- [Exercise brief]: Copy the listing below verbatim, from the line with "picture [187, 75, 619, 114]" through the line with "list Requirements for on-line", and include nothing else.

**** Recorded information ****

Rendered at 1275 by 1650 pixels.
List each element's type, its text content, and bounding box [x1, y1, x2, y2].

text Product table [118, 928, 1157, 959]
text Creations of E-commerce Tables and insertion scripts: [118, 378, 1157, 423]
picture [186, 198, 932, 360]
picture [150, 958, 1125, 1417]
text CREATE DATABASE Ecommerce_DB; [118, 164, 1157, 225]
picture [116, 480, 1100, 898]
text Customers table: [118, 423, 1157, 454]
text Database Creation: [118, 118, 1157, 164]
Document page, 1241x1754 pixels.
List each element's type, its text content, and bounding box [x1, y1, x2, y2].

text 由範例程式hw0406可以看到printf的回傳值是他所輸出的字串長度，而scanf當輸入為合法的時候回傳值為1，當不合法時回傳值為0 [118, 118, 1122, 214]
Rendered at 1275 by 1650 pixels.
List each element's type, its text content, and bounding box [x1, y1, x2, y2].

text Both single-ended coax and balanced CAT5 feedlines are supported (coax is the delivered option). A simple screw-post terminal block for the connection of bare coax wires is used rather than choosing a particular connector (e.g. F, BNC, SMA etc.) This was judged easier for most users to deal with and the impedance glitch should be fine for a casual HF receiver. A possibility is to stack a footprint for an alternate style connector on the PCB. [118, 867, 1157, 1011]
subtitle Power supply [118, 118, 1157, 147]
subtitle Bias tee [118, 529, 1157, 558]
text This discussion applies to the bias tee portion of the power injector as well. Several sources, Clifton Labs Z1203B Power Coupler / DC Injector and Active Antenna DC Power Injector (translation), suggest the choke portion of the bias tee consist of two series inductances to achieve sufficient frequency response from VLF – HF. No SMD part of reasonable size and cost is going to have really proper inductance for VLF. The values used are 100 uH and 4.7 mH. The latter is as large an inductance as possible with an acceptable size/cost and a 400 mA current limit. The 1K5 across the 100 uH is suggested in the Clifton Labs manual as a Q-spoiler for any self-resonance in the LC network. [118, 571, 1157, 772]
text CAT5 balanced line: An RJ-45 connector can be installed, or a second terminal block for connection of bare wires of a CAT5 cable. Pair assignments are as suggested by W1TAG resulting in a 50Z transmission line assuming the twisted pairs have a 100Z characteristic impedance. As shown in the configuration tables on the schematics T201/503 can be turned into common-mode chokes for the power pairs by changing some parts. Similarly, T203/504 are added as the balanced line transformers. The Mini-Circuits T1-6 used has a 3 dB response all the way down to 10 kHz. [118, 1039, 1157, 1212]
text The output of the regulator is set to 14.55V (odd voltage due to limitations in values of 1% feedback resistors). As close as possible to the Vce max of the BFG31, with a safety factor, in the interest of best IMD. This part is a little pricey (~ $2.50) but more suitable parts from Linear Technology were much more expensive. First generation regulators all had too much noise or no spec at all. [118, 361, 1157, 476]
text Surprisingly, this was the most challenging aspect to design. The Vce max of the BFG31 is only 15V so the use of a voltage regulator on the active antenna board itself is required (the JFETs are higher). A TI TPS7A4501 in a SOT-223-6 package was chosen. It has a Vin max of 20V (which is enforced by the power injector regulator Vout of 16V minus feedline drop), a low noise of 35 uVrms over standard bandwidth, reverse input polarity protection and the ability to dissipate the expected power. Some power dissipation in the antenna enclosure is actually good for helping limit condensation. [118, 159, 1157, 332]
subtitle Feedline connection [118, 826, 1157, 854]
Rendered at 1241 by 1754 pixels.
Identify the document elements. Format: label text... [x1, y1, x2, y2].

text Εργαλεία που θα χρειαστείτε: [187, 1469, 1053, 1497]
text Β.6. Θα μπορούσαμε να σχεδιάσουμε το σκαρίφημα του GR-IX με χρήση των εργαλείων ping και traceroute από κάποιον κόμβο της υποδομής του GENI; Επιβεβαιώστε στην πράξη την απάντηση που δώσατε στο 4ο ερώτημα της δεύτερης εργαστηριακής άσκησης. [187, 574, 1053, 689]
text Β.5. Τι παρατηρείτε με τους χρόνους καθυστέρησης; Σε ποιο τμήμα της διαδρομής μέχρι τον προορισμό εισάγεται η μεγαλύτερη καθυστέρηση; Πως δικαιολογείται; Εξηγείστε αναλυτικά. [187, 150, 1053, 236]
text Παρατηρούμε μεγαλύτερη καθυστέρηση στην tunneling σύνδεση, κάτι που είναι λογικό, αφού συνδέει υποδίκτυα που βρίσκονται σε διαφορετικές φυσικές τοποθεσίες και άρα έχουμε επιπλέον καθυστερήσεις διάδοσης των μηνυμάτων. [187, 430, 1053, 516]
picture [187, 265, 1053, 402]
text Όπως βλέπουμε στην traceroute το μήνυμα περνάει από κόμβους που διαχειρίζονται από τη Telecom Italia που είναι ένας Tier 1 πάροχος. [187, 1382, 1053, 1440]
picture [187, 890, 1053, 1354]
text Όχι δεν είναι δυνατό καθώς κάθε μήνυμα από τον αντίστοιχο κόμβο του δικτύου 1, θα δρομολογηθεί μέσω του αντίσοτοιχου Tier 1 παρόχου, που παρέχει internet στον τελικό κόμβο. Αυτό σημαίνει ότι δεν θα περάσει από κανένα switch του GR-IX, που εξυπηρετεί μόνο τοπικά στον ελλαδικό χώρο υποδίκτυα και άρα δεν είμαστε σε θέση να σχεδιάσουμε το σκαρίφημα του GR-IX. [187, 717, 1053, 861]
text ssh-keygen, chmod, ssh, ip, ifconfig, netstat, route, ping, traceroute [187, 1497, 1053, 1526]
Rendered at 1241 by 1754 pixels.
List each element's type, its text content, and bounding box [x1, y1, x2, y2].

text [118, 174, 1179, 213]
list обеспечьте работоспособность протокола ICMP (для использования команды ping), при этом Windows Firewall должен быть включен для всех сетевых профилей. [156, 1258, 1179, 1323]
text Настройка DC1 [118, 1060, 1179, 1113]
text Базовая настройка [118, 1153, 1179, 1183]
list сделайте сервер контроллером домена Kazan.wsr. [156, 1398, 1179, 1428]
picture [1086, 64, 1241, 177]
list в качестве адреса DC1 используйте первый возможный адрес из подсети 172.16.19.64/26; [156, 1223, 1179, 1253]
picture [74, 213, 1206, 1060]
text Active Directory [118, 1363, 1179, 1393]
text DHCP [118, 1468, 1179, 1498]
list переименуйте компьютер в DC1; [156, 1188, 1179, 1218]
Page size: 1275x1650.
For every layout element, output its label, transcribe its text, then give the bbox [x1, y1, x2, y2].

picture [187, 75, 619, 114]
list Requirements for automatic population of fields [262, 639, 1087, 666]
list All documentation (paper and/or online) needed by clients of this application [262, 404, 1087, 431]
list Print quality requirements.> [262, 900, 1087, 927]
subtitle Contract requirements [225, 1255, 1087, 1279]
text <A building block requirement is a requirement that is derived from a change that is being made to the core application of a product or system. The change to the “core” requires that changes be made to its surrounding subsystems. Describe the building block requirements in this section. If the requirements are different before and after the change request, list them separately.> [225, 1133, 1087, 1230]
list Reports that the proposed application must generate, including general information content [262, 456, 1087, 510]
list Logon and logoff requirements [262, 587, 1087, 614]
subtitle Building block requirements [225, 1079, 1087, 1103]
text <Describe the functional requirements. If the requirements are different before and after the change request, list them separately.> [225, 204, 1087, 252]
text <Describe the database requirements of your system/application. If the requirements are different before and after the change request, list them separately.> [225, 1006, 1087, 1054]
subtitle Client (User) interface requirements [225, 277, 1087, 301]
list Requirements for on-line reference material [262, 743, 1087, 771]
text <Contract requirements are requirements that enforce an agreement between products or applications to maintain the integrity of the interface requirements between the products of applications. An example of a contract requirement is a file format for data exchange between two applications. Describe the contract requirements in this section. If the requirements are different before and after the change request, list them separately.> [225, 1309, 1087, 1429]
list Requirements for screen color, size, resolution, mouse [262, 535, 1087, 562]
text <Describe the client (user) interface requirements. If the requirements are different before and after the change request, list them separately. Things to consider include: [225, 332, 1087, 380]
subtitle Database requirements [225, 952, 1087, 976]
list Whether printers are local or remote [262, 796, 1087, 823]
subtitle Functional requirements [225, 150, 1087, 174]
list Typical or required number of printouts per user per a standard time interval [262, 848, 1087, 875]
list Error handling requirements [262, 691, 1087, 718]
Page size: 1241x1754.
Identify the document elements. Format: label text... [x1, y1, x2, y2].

****

- [Solution for this exercise]:
picture [187, 75, 619, 114]
list Requirements for automatic population of fields [262, 639, 1087, 666]
list All documentation (paper and/or online) needed by clients of this application [262, 404, 1087, 431]
list Print quality requirements.> [262, 900, 1087, 927]
subtitle Contract requirements [225, 1255, 1087, 1279]
text <A building block requirement is a requirement that is derived from a change that is being made to the core application of a product or system. The change to the “core” requires that changes be made to its surrounding subsystems. Describe the building block requirements in this section. If the requirements are different before and after the change request, list them separately.> [225, 1133, 1087, 1230]
list Reports that the proposed application must generate, including general information content [262, 456, 1087, 510]
list Logon and logoff requirements [262, 587, 1087, 614]
subtitle Building block requirements [225, 1079, 1087, 1103]
text <Describe the functional requirements. If the requirements are different before and after the change request, list them separately.> [225, 204, 1087, 252]
text <Describe the database requirements of your system/application. If the requirements are different before and after the change request, list them separately.> [225, 1006, 1087, 1054]
subtitle Client (User) interface requirements [225, 277, 1087, 301]
list Requirements for on-line reference material [262, 743, 1087, 771]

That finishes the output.